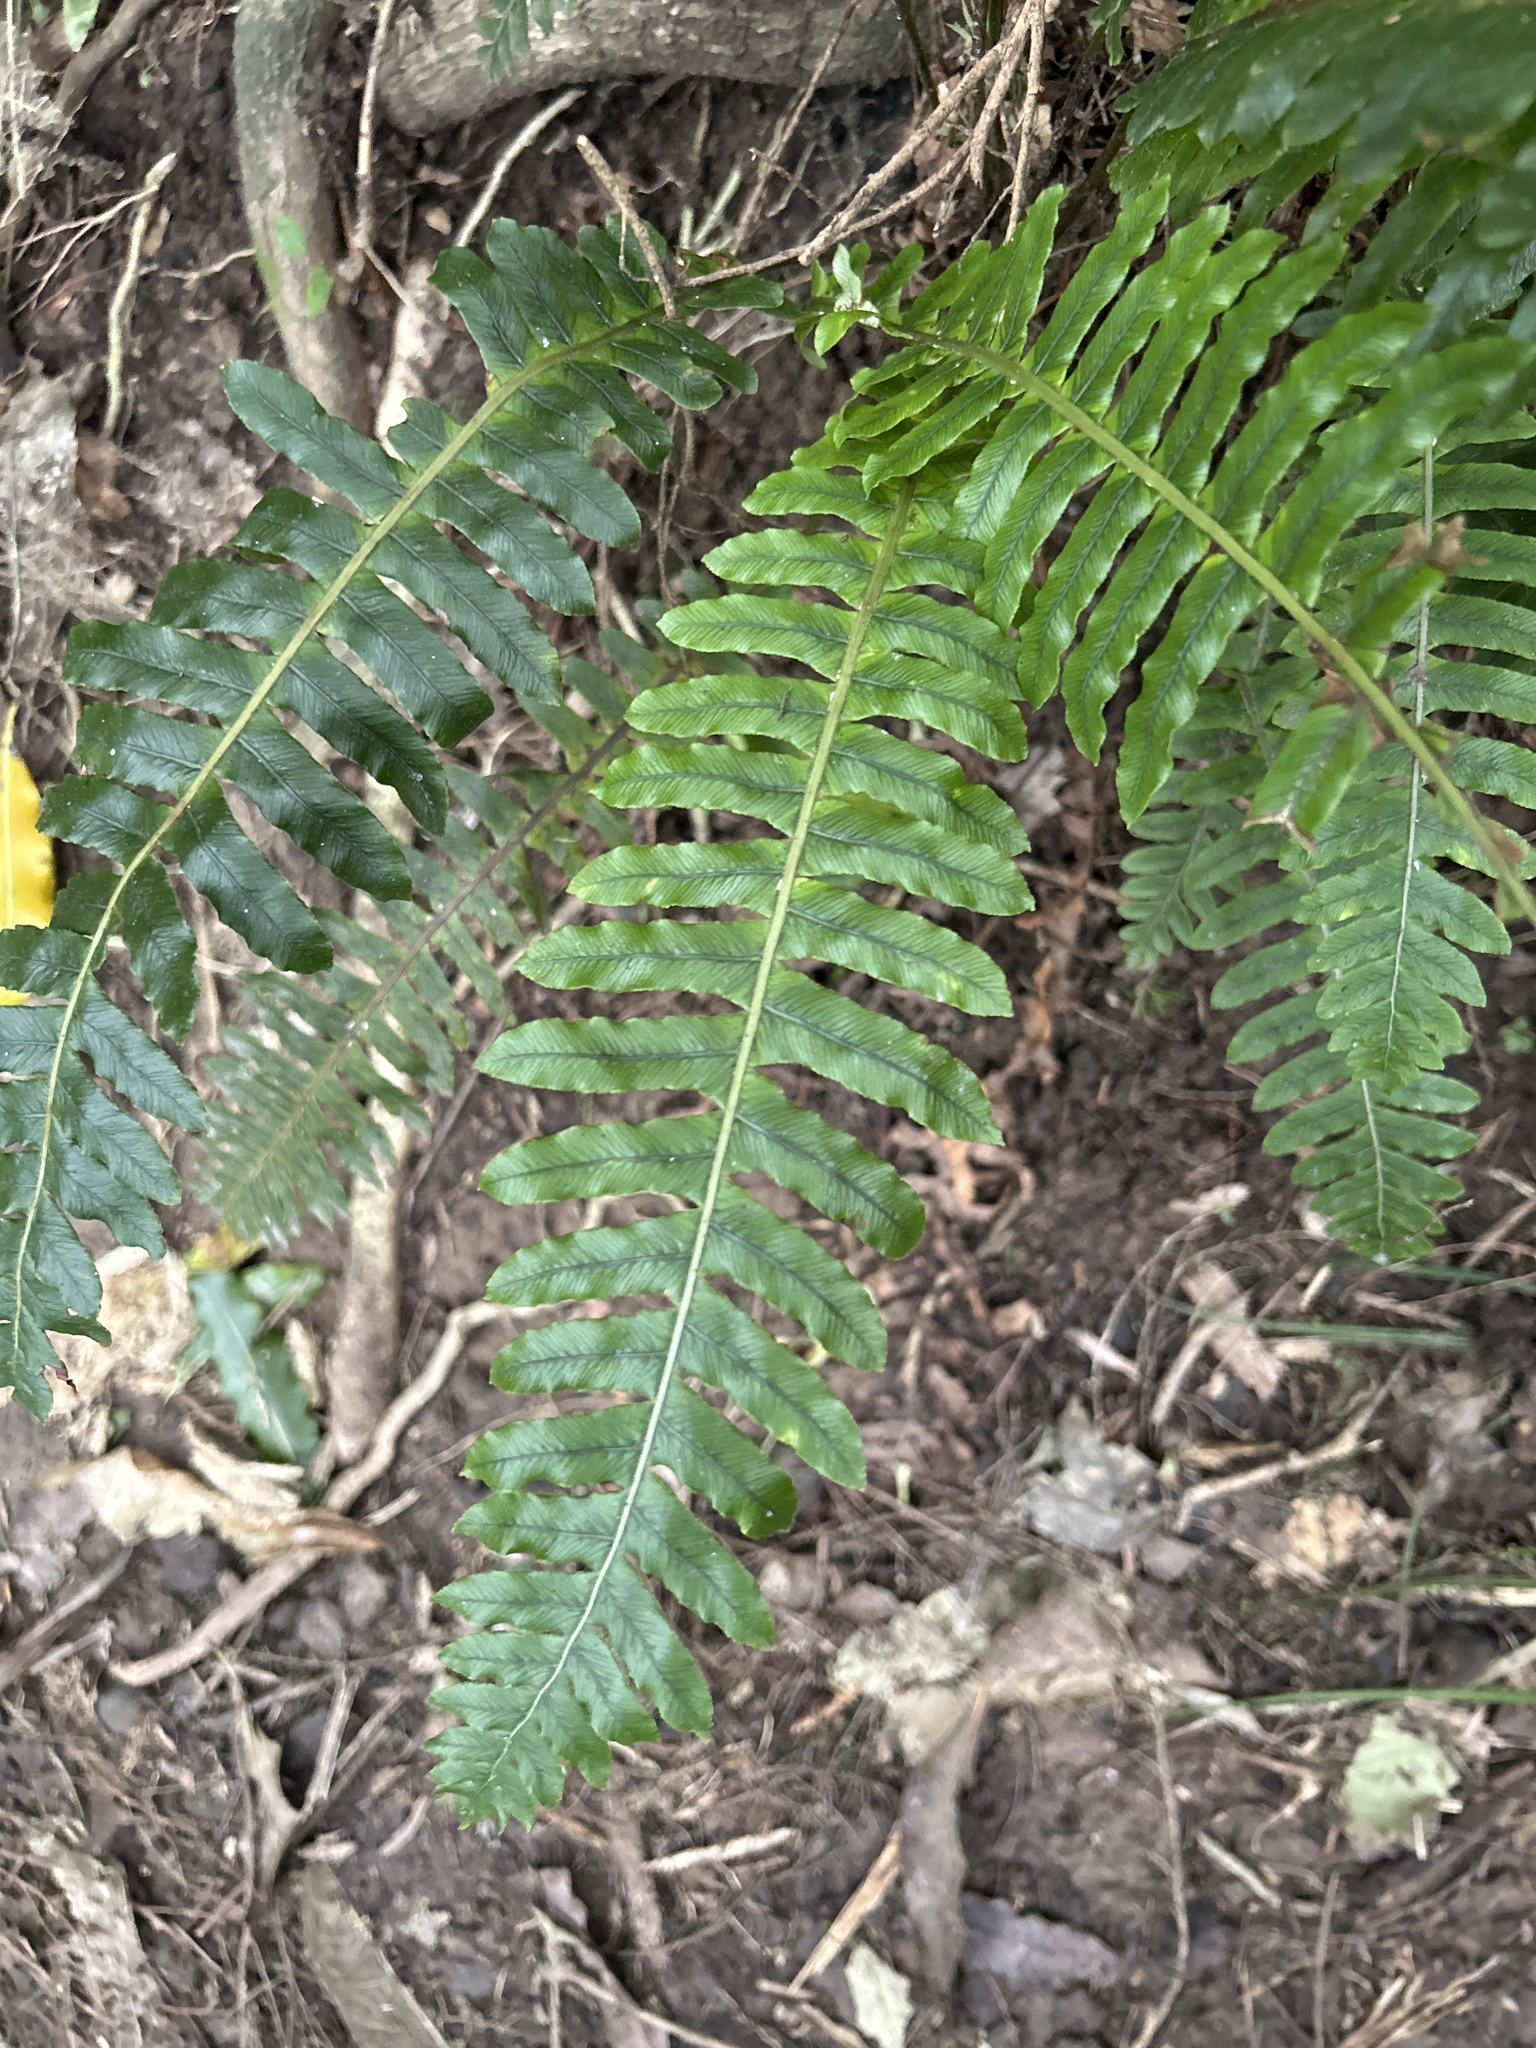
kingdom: Plantae
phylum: Tracheophyta
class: Polypodiopsida
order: Polypodiales
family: Blechnaceae
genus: Lomaria
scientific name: Lomaria discolor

□ □ □ □

» What is being asked
Reproduce every text line of the entry above with no changes, leaving out the picture.

» The reply
kingdom: Plantae
phylum: Tracheophyta
class: Polypodiopsida
order: Polypodiales
family: Blechnaceae
genus: Lomaria
scientific name: Lomaria discolor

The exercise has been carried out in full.